For many, home working has been the most pervasive impact of the pandemic. As employers consider its long-term implications, flexible working trends have led to questions of remote working from abroad.
The ‘productivity’ criteria
The Flexible Working Regulations 2014 empower employees who fulfil minimum service criteria (26 weeks) to request changes to their hours and/or place of work. Under this framework, employers have three months to formally approve or deny any flexible working requests. Employers can refuse requests if new arrangements impinge upon an employee’s ability to perform their job productively.
However, measuring productivity has become increasingly tricky. Employers should be mindful of appeals if they reject applications on that account – especially since remote work during the pandemic does not appear to have significantly impacted overall working capacity or quality. To avoid claims of unlawful discrimination as per the Equality Act 2010, employers must not (even unintentionally) disadvantage employees under circumstances arising out of certain ‘protected’ characteristics.
However, what about requests for overseas remote work from a beach or holiday resort? While there are no regulations directly addressing such arrangements, employers can monitor employee productivity and take disciplinary action against under-performers – just as they could if the employee was in the UK. Employers also have a duty to ensure an appropriate work environment – and a beach is unlikely to meet this requirement.
It’s crucial that employers maintain a positive, trust-driven dialogue with employees on this issue. While it is in employers’ interest to maintain adequate control over the process, they should also develop more comprehensive performance indicators as remote working becomes more widespread over the long term. This will allow them to identify the business rationale for their decisions, while fostering inclusion.
Some companies do allow overseas remote working, but there are several logistical issues to consider when introducing these provisions, including time differences and foreign travel costs. Employers may therefore benefit from allowing remote overseas work on a trial basis, enabling both employers and employees to determine the most suitable approach to flexible working for their business. However, each jurisdiction is likely to have its own unique laws that employers need to consider, making the process potentially burdensome.
Brexit has added another level of jurisdictional complexity. To be eligible for post-Brexit settled status, EEA/Swiss nationals must have lived in the UK for a continuous period of at least five years, having spent no more than six consecutive months abroad.
Current EEA/Swiss employees may be encouraged to apply for ‘settled’ status in the UK, but employers cannot require them to do so before the cut-off date of 30 June 2021. This has ruled out any long-term remote overseas working by those without settled status.
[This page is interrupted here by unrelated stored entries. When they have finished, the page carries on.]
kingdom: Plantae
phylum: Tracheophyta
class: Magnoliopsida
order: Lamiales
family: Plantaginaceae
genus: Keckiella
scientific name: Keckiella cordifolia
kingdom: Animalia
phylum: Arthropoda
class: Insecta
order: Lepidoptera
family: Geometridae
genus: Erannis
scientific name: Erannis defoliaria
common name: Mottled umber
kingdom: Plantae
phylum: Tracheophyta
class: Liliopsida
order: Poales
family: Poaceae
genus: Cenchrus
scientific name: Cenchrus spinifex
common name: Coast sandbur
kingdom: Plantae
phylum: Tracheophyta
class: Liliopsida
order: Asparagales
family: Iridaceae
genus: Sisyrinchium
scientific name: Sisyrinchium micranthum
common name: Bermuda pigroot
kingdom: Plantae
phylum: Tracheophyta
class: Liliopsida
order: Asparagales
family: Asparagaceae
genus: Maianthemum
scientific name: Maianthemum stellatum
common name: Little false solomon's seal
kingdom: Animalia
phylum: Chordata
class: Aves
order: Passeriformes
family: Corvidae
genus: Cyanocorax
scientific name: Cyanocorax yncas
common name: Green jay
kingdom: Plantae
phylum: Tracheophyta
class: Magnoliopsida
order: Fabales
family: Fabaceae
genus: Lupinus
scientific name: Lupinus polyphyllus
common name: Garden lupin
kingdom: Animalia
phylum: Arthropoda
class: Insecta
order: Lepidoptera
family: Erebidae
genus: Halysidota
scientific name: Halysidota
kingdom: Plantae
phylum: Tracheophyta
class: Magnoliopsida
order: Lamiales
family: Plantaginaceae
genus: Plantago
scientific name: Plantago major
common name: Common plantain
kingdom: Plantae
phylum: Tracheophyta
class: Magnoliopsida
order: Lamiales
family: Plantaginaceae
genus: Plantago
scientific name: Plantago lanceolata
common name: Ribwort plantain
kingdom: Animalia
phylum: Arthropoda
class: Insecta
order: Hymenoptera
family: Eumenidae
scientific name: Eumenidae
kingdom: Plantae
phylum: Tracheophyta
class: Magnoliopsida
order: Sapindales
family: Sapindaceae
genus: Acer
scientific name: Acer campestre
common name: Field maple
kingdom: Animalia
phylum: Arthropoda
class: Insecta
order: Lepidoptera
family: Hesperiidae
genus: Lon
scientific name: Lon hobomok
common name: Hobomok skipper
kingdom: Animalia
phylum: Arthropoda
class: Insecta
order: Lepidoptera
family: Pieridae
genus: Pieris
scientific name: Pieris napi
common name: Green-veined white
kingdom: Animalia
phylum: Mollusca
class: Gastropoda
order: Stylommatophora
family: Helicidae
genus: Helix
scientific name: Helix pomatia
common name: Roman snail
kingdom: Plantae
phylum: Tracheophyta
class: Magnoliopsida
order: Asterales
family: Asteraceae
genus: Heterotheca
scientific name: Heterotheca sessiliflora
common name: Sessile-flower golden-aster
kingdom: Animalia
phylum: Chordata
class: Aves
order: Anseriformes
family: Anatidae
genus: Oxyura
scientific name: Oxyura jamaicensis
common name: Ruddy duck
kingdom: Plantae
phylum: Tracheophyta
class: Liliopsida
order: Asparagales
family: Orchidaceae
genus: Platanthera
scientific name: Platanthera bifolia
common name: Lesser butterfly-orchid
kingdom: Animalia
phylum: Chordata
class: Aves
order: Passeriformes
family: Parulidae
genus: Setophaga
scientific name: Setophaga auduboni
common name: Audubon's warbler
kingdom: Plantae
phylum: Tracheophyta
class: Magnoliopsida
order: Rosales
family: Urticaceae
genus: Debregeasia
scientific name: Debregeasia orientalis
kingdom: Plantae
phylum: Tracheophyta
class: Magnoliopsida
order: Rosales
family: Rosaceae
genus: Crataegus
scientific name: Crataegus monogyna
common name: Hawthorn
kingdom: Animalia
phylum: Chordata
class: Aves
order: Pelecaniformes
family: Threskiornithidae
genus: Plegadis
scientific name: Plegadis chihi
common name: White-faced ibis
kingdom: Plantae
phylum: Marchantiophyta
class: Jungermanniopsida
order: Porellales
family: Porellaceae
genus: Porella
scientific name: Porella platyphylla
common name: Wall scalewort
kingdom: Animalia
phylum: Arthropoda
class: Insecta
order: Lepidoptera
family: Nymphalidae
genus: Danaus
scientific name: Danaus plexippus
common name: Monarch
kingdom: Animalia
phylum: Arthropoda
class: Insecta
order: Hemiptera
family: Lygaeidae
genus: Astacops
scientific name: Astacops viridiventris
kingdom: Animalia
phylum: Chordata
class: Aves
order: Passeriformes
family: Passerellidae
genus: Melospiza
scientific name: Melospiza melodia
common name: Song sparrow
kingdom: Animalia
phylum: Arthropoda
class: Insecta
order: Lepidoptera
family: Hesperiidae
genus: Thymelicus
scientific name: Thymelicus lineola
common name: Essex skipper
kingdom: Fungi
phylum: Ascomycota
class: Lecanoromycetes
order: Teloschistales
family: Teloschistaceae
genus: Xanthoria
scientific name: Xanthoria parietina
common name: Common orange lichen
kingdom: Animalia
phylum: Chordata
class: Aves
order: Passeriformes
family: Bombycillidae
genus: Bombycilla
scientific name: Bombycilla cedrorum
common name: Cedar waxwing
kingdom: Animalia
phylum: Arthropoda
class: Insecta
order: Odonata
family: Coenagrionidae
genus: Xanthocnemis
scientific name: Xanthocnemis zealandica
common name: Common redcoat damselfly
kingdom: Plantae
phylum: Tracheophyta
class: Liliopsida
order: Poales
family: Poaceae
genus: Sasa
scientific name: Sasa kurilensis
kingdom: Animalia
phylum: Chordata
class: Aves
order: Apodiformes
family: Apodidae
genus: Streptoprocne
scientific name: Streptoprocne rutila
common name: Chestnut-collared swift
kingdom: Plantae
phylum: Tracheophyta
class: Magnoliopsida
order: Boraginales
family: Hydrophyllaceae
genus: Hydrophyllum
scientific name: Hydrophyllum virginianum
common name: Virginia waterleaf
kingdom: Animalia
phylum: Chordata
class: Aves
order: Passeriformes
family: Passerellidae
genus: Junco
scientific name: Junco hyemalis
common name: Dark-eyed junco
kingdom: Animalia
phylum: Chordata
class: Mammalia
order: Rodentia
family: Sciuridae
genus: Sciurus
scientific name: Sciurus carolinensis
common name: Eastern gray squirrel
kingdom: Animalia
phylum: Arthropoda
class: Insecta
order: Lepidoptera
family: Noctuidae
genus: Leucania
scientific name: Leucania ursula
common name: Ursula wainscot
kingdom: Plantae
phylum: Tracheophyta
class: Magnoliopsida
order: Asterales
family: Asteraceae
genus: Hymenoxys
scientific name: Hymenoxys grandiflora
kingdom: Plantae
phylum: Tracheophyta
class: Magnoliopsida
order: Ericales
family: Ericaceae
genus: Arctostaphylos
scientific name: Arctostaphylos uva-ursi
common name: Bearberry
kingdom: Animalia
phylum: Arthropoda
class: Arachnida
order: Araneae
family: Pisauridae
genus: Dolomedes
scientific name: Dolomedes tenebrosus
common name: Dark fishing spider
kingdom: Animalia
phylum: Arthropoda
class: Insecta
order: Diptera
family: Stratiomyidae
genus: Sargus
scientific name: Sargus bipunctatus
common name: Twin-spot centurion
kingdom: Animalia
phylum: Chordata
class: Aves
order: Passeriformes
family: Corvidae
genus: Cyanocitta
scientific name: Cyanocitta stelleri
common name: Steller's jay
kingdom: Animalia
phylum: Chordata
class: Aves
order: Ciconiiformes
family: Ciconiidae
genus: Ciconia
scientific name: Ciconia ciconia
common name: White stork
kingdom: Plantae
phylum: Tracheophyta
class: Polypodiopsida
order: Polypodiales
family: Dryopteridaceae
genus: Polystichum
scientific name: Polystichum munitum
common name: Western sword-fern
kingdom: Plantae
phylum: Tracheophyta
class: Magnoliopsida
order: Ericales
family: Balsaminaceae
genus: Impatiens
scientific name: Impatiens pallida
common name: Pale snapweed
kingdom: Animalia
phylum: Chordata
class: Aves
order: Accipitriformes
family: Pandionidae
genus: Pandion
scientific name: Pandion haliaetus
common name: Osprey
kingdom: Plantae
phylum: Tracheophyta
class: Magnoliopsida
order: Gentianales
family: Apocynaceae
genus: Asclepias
Employees are usually exempt from deductions in the country they work from if it has a double taxation treaty with the UK, as long as they are UK tax residents. However, extended stays may inadvertently trigger a permanent establishment (PE) if the company does not already have a presence in that country. This would make the employer liable to pay local corporation taxes.
Even if a tax liability does not arise, companies and their representation might have compliance obligations – for instance, registering as an overseas employer with the relevant tax authorities. Consistent monitoring and reporting of this status may be a costly process, so employers should bear this in mind.
As a safeguard against these risks, employers should carefully document agreements with employees, clearly signalling where employees may be responsible for additional tax or social security contributions.
As global businesses navigate a new era of flexible working, a one-size-fits-all approach is unsustainable. Employers should therefore consider employees’ individual circumstances, including seeking advice from legal counsel as appropriate.